I’ve been reviewing theatre for a long time now, and I stopped being insecure about my own credentials for the job a lot of years ago, even when the critics I’m at odds with are from the big national papers rather than the much smaller regional one I was writing for. A theatre critic is only the man or woman in the stalls, and I’ve seen more than enough live theatre to qualify. Our job is to watch the show from that point of view, and give our readers our opinion; it’s up to them whether they decide to buy a ticket, or not, on the strength of that opinion. Disagreeing with fellow reviewers doesn’t worry me in the least; we’re all individuals who bring our own experience and taste to the job, and there’s no reason on earth why we shouldn’t form different views.
But it didn’t end there. Until I’d written and filed my review, I’d only glanced at the programme (I think American for that is playbill) to check the names of the cast members who weren’t so familiar. When I looked properly, I found that the author, a hugely experienced and respected playwright, was also the director of this particular production – which meant the concept which felt so wrong was actually his idea.
That’s when I had my Who the hell am I? moment.
Had I missed the point? Had I simply failed to latch on to what he was trying to say? And in the light of those other reviews, was I pretty much the only critic in the UK who didn’t get it?

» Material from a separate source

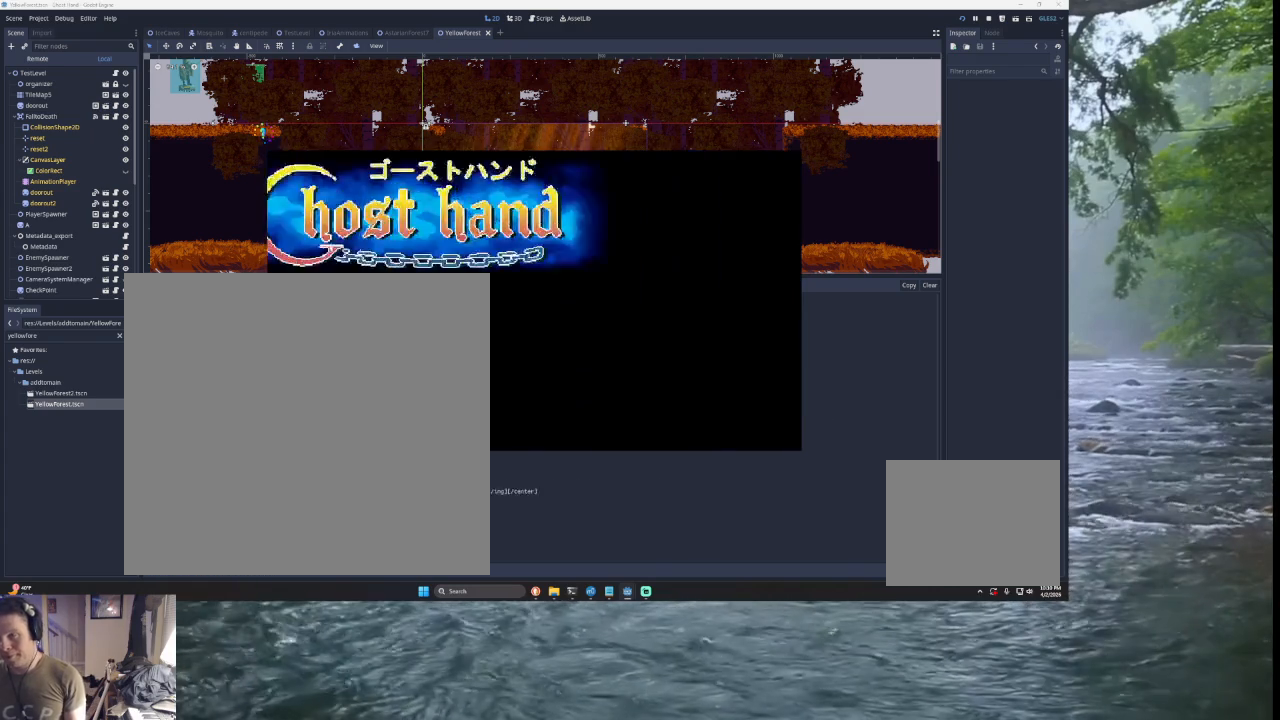
{"buttons": [], "left_stick": "center", "right_stick": "center", "events": [[33, "SQUARE", "down"], [133, "SQUARE", "up"]]}
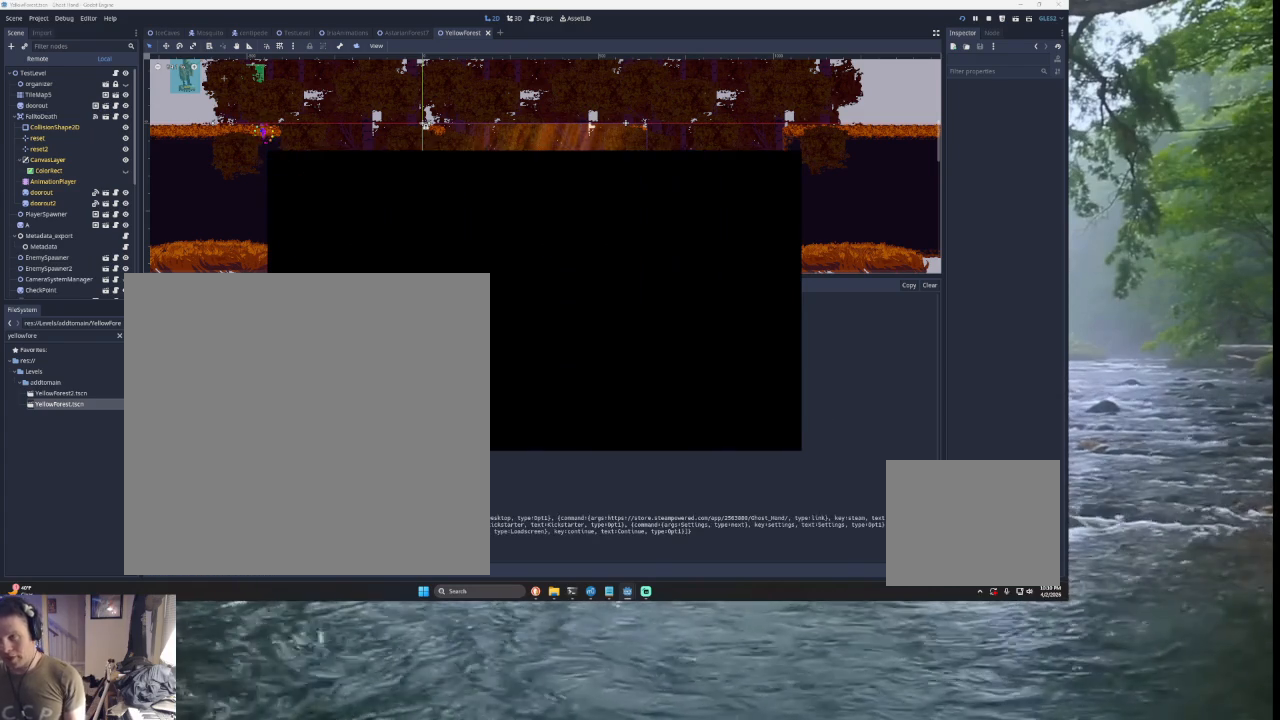
{"buttons": [], "left_stick": "center", "right_stick": "center", "events": []}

OK, so my own view of how it should be approached chimed with the directors of the movie and the previous stage production I’d seen. But hey, two people among so many; maybe they missed the point as well, and maybe the author wasn’t around to tell them they’d got it wrong.
Or maybe...
Theatre is like reading in many ways; the most significant (and relevant to this post!) is that they’re both two-way processes. What the audience member/reader gets out isn’t necessarily what the author thinks s/he has put in. If that sounds too deep and complex for a damp Wednesday morning in November, I apologize – but it’s really quite simple, and goes back a few paragraphs to where I described reviewers: individuals, who bring our own experience and taste to the job.
To my mind, that description kind of sums up the entire human race.

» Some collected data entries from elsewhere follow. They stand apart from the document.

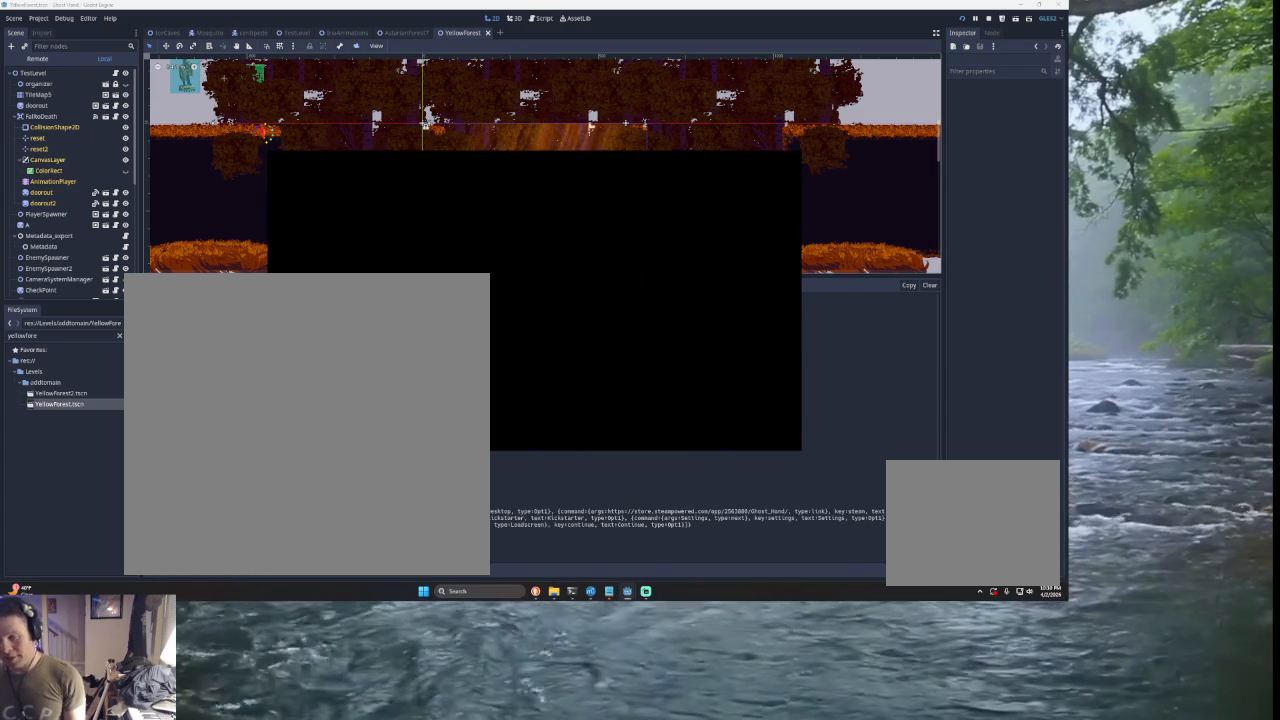
{"buttons": [], "left_stick": "down", "right_stick": "center", "events": [[400, "left_stick", "down"]]}
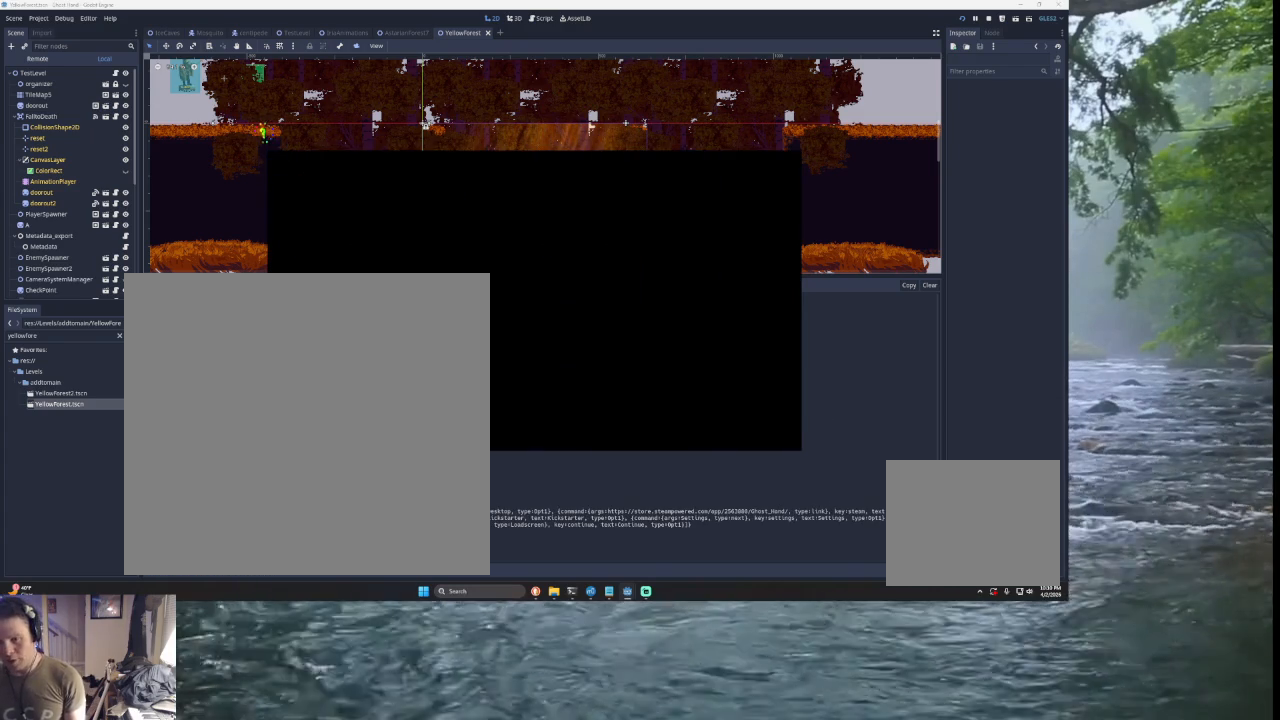
{"buttons": [], "left_stick": "center", "right_stick": "center", "events": [[33, "left_stick", "center"], [167, "left_stick", "down"], [267, "left_stick", "center"]]}
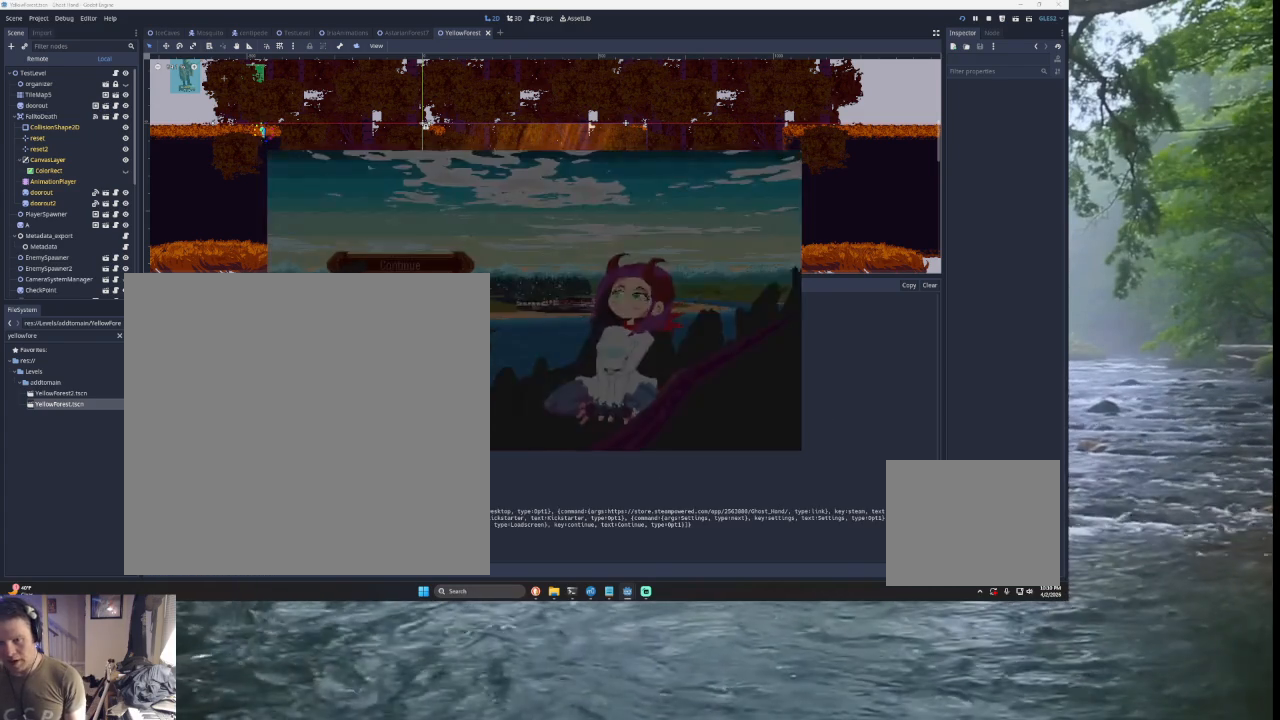
{"buttons": [], "left_stick": "center", "right_stick": "center", "events": [[200, "left_stick", "down"], [400, "left_stick", "up"], [500, "left_stick", "center"]]}
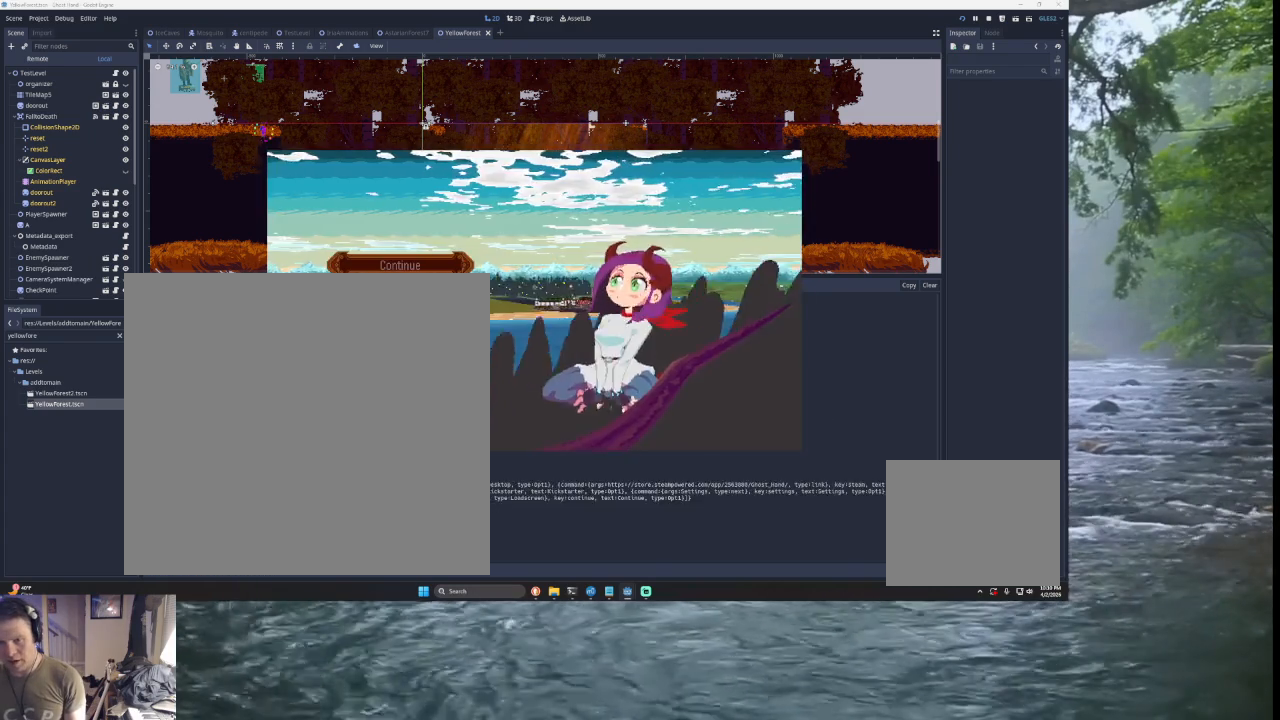
{"buttons": [], "left_stick": "center", "right_stick": "center", "events": [[100, "left_stick", "up"], [233, "left_stick", "center"]]}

Which is why that Who the hell am I? moment has passed. Maybe I got it wrong, maybe I just got it... different. I’m only human after all.
Possibly there's a flaw in the CONCEPT - and the two previous directors saw it and corrected it?

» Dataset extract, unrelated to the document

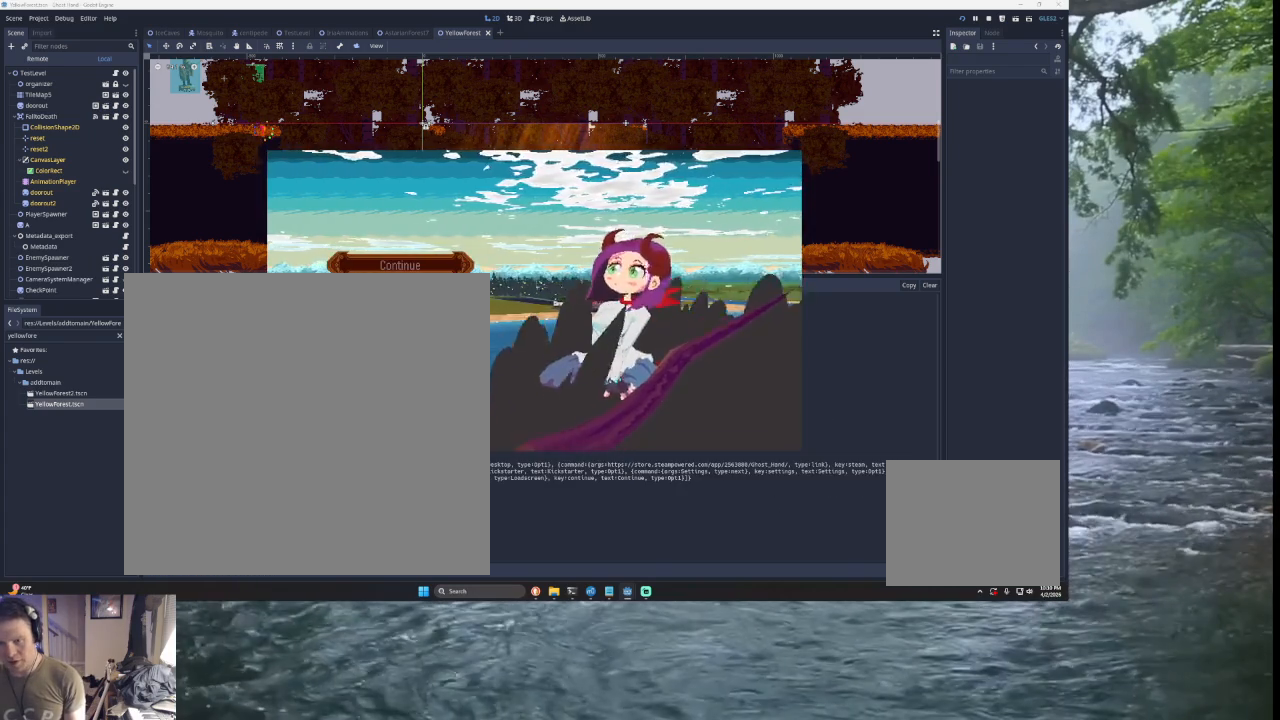
{"buttons": ["SQUARE"], "left_stick": "center", "right_stick": "center", "events": [[33, "L1", "down"], [100, "R2", "down"], [200, "R1", "down"], [233, "L1", "up"], [267, "R1", "up"], [267, "R2", "up"], [467, "SQUARE", "down"]]}
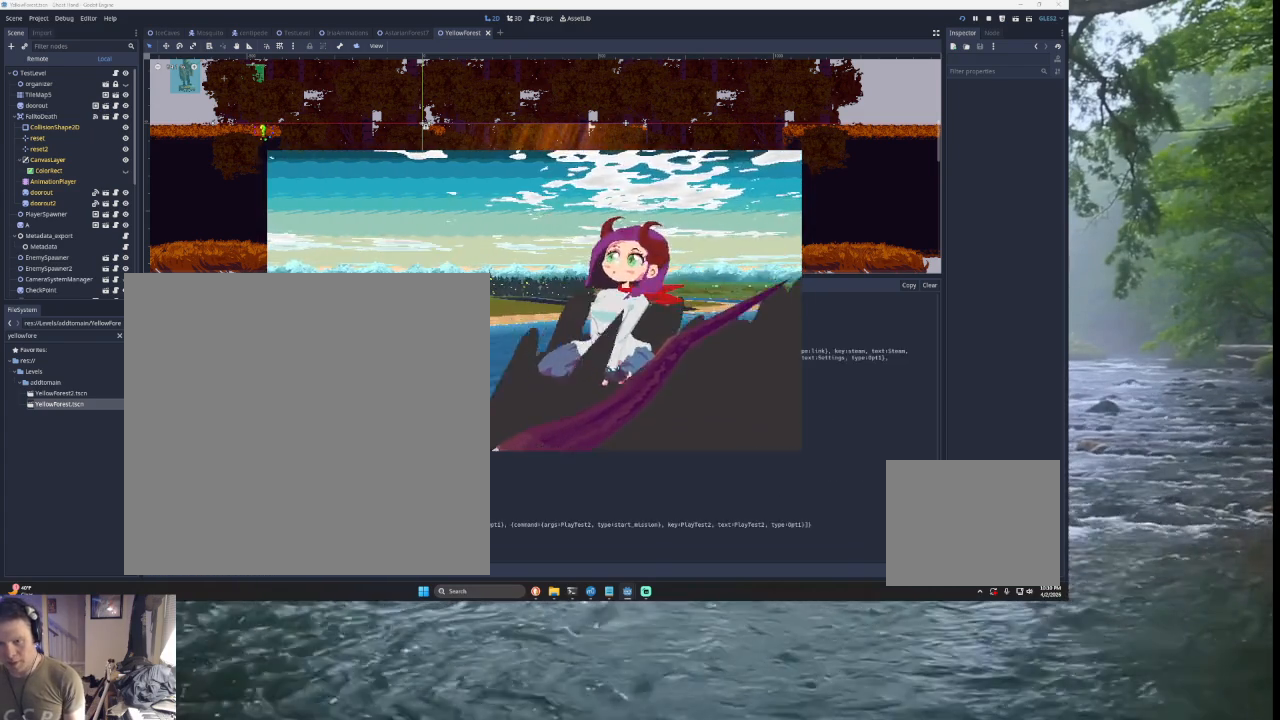
{"buttons": [], "left_stick": "center", "right_stick": "center", "events": [[33, "SQUARE", "up"], [267, "CIRCLE", "down"], [367, "CIRCLE", "up"]]}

And now the author wants his flaw back? Authors aren't perfect.
If you gave your honest opinion without being snarky about it, that's all you should expect.
I often find that when I see something, and then check the reviews, I find that I side with the much smaller subset of critics who didn't like something, rather than the majority who found everything wonderful.
It's the kind of person I am - it isn't good or bad (except that I'm obviously not the audience they're aiming for).
But, knowing how I think, I now listen very carefully to those who do give an honest opinion - and back it up with reasons: I have only myself to blame if I pay money for something I could have figured out was not for me.
Posted by: ABE | November 28, 2012 at 10:12 PM
Problem is: reviewers are largely perceived by much of the general public as all-knowing individuals when deciding what is good reading/theatre/music/dance/art material(If they don't like it, I probably won't either sort of thing). And if the reader buys the book or attends the play, etc. despite a negative review, those flaws are in his/her mind like a bad itch.
I'm reminded of a famous short story (author of which I can't remember) in which a beautiful woman in conversation laments on her "awful red hands." Thereafter, her beauty disappears in the eyes of the listener and only those awful red hands command his attention.